What is being asked:
In the article below about Nigeria's Twitter ban, repeat word for word the portion that starts with "Details of the" and goes on through "entertain the suit.".

Passage provided:
......
The Nigerian government has told the ECOWAS Court that its ban on Twitter does not affect the human rights of Nigerians.

In its preliminary objection to a suit filed by a civil society group, SERAP, and 176 other entities, the Nigerian government argued that banning Twitter had criminalised the operations of the social media platform in Nigeria. The government, however, argued that such ban did not violate the freedom of expression of Nigerians.

“The subject matter of the SERAP suit relates to the indefinite suspension of Twitter in Nigeria. This is not in any way connected to any Nigerian or SERAP. Individual user’s Twitter accounts are not suspended.”

“The right to freedom of expression is completely different from freedom of reach. The suspension of Twitter does not fall under the provisions of arts 8 and the African Charter on Human and Peoples’ Rights,” the government argued.

“Twitter as an entity is not an organization of any member state as it is an American microblogging networking service. The suspension of Twitter in Nigeria is not a right recognized under any treaty enforceable by this Court.

“In the unlikely event that this Honourable Court agrees with SERAP that the suspension of Twitter is a fundamental right, the dissolution or liquidation of twitter as a profit-making entity may as well open a floodgate and vest the users the rights of a non-existent right.

“Twitter is a profit-making entity which can be proscribed/dissolved in compliance with any national laws. The compulsory shut down of an entity cannot be termed the breach of any fundamental rights by this Honourable Court.

“The suspension of Twitter in Nigeria is in compliance with the provisions of sections 420, 419 of the Penal Code [Northern Nigeria]; Federal Provisions Act, and section 58 of the Criminal Code Act. The operation of Twitter is in violation of Nigerian domestic legislation.”

Details of the arguments by the parties and the ruling by the court were sent to PREMIUM TIMES by SERAP.

The Nigerian government also argued that the ECOWAS Court lacked jurisdiction to entertain the suit.
......
Supplied information:
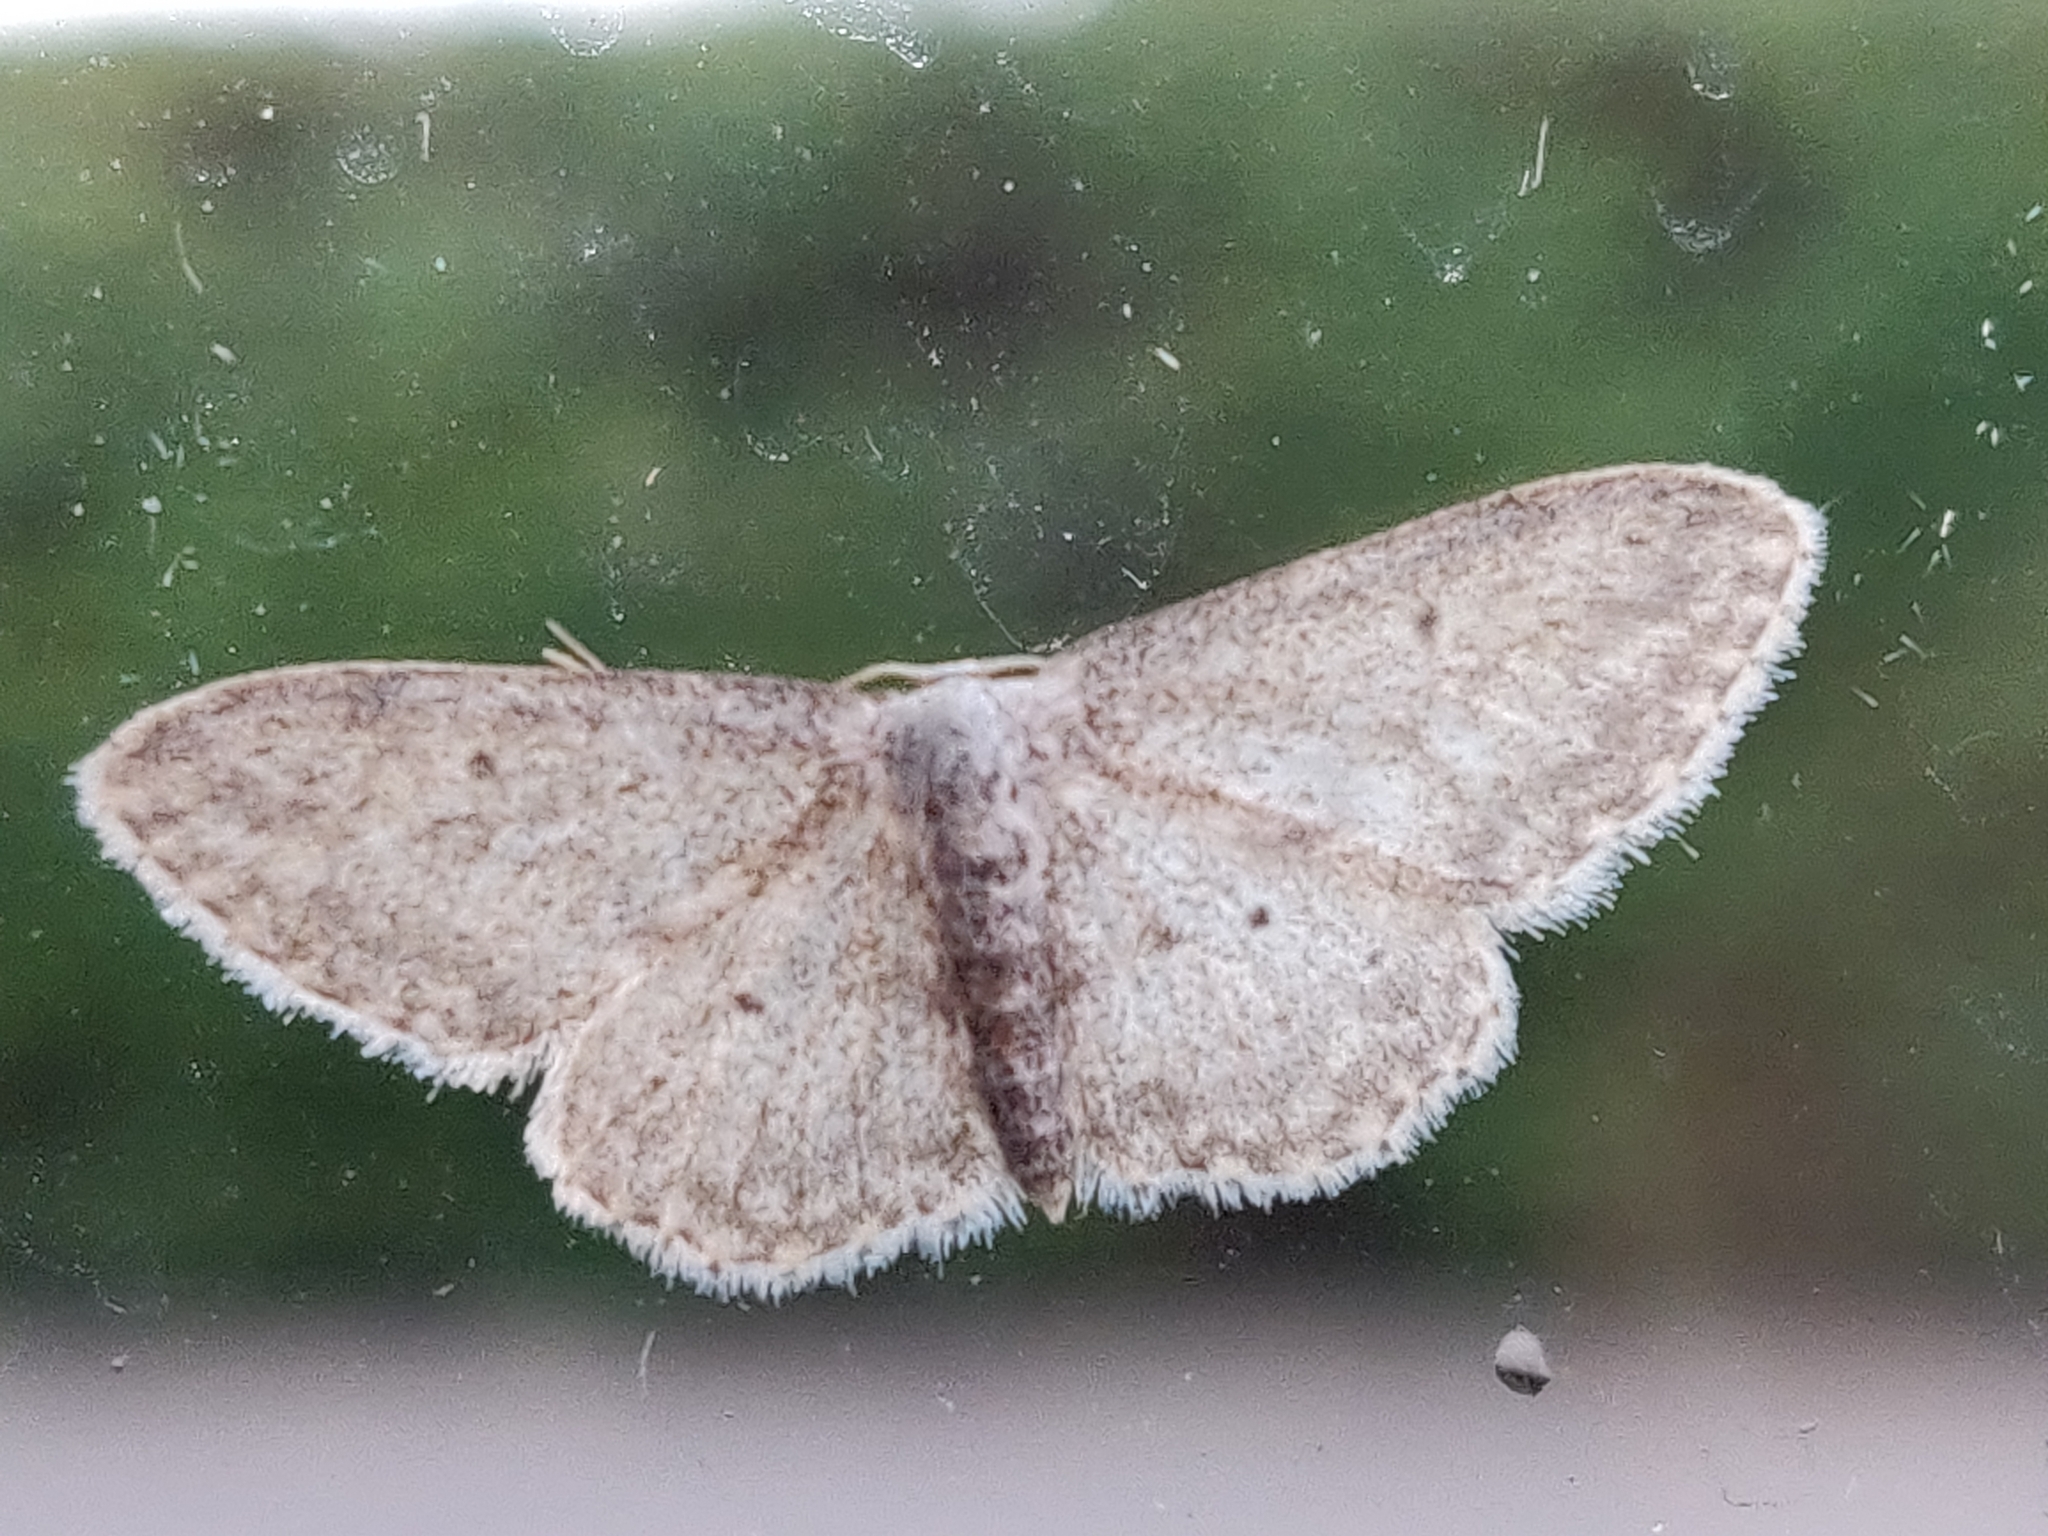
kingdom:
......
Reply:
Details of the arguments by the parties and the ruling by the court were sent to PREMIUM TIMES by SERAP.

The Nigerian government also argued that the ECOWAS Court lacked jurisdiction to entertain the suit.